- Work required -
Reproduce every one of the following entries, swapping "label" for "name" and leaving all other text unchanged.

- Records to use -
'''
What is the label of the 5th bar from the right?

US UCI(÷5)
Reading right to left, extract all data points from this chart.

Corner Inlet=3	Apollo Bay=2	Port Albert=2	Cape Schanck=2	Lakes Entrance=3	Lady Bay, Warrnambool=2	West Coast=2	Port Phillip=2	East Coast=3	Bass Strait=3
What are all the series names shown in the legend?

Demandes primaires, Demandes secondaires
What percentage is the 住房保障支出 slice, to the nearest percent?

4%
'''
- Solution to the exercise -
What is the name of the 5th bar from the right?

US UCI(÷5)
Reading right to left, extract all data points from this chart.

Corner Inlet=3	Apollo Bay=2	Port Albert=2	Cape Schanck=2	Lakes Entrance=3	Lady Bay, Warrnambool=2	West Coast=2	Port Phillip=2	East Coast=3	Bass Strait=3
What are all the series names shown in the legend?

Demandes primaires, Demandes secondaires
What percentage is the 住房保障支出 slice, to the nearest percent?

4%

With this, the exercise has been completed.